REQUIRED ACTIONS:
- 1) According to the letter about Sen. Tom's education positions, how many times have Washington residents rejected charter schools?
- 2) In the letter about Sen. Tom's education positions, swap "bipartisan" for "cross-party" in the passage from "As to student" to "about it afterward." and write the result.
- 3) Write the next part of the letter about Sen. Tom's education positions, picking up after its last sentence.

EXTRACT:

As to Charter Schools, Washington residents have rejected them three times. But Sen. Tom thinks he knows better than the public and is a vocal supporter of Charter Schools. Charter Schools syphon money from public schools, and many local and national studies and scholars conclude that the Charter Schools generally don’t outperform public schools. Those are facts. McCravey mainly delivers an anti-union message when commenting on Charter Schools; my comments were not about unions, but rather were about Charter School performance and their impact on public school education and funding.
As to student progress in teacher evaluations, I never said I was opposed to it, but said it needed to be “tempered” with other factors. In fact, I see merit in the bipartisan evaluation legislation brokered and recently signed by our Governor. What I found troubling was Sen. Tom’s “my way or the highway attitude” in the Education Committee, and further when he voted for the bipartisan teacher evaluation bill and then ranted negatively to the press about it afterward.
Sen. Tom has championed getting rid of the 30-year service, age 55+-retirement option for teachers. My example illustrated TRS Plan 3, the plan the majority of active teachers participate in, is not all that generous even with the early retirement option. I wondered in my letter why Sen. Tom targeted teachers for pension reform/reduction, instead of including reform/reduction for ALL other state employee pension groups. Ms. McCravey, this is a fairness issue, not a jealousy issue; teachers feel targeted by Sen. Tom’s bill. (I do not advocate pension cuts for any employees.)

STORED DATA:
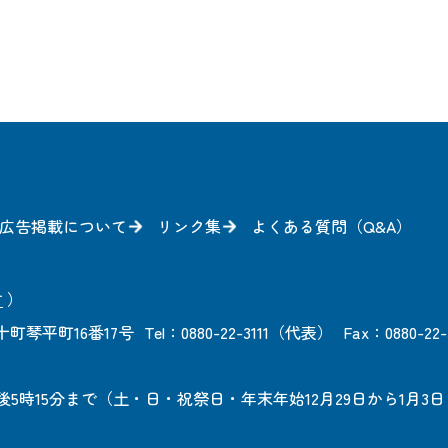
広告掲載について
リンク集
よくある質問（Q&A）
方
）
町琴平町16番17号
Tel：0880-22-3111（代表）
Fax：0880-22-
後5時15分まで
（土・日・祝祭日・年末年始12月29日から1月3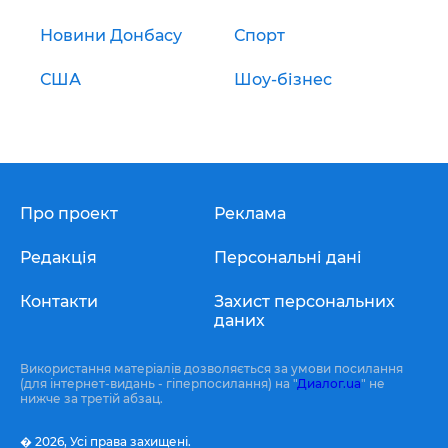
Новини Донбасу
Спорт
США
Шоу-бізнес
Про проект
Реклама
Редакція
Персональні дані
Контакти
Захист персональних
даних
Використання матеріалів дозволяється за умови посилання
(для інтернет-видань - гіперпосилання) на "
Диалог.ua
" не
нижче за третій абзац.
� 2026,
Усі права захищені.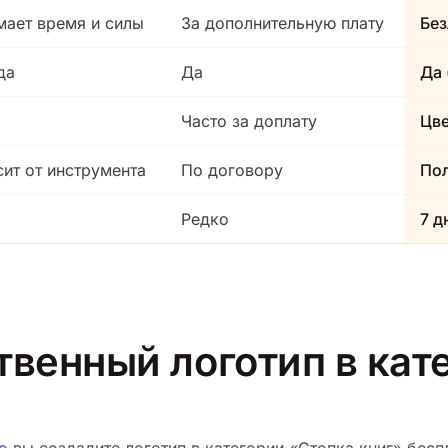
мает время и силы
За дополнительную плату
Без
да
Да
Да 
Часто за доплату
Цв
сит от инструмента
По договору
Пол
Редко
7 д
твенный логотип в кат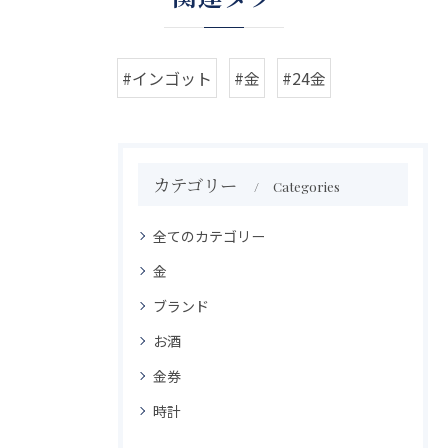
#インゴット
#金
#24金
カテゴリー
Categories
全てのカテゴリー
金
ブランド
お酒
金券
時計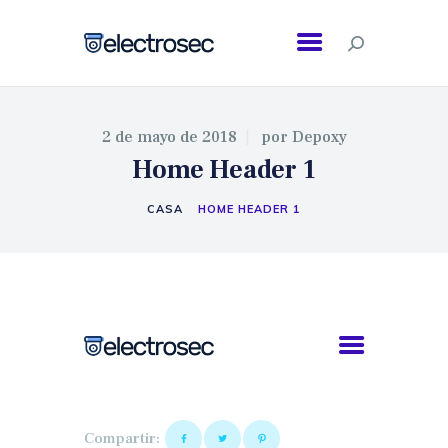
2 de mayo de 2018
por
Depoxy
INICIO
Home Header 1
SERVICIOS
CASA
HOME HEADER 1
Compartir:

YOUR WRITTEN ANSWERS:
- 1) Three times.

- 2)
As to student progress in teacher evaluations, I never said I was opposed to it, but said it needed to be “tempered” with other factors. In fact, I see merit in the cross-party evaluation legislation brokered and recently signed by our Governor. What I found troubling was Sen. Tom’s “my way or the highway attitude” in the Education Committee, and further when he voted for the cross-party teacher evaluation bill and then ranted negatively to the press about it afterward.

- 3)
With all of the voter approved initiatives that have passed, Sen. Tom only targets the two education initiatives—class size and teacher pay—to completely repeal and votes to do so. And likewise, Sen. Tom cherry picks out National Board Certified Teachers and votes to reduce their stipend. Teachers are seeing a pattern.
Finally, words like “whiners” or “fiscally prudent” are nothing but sound bites, and are not evidence. The targeting and tone of the volume of education related bills, sponsored by Sen. Tom, are troubling and often appear as teacher punishment, a synonym for wrath.
As Always,
Christopher Tracy
Kenmore, WA
Tracy is a teacher in the Northshore School District, member of the District’s Benefits Committee and a past recipient of the Washington Library Media Association’s Teacher-Librarian of the Year Award.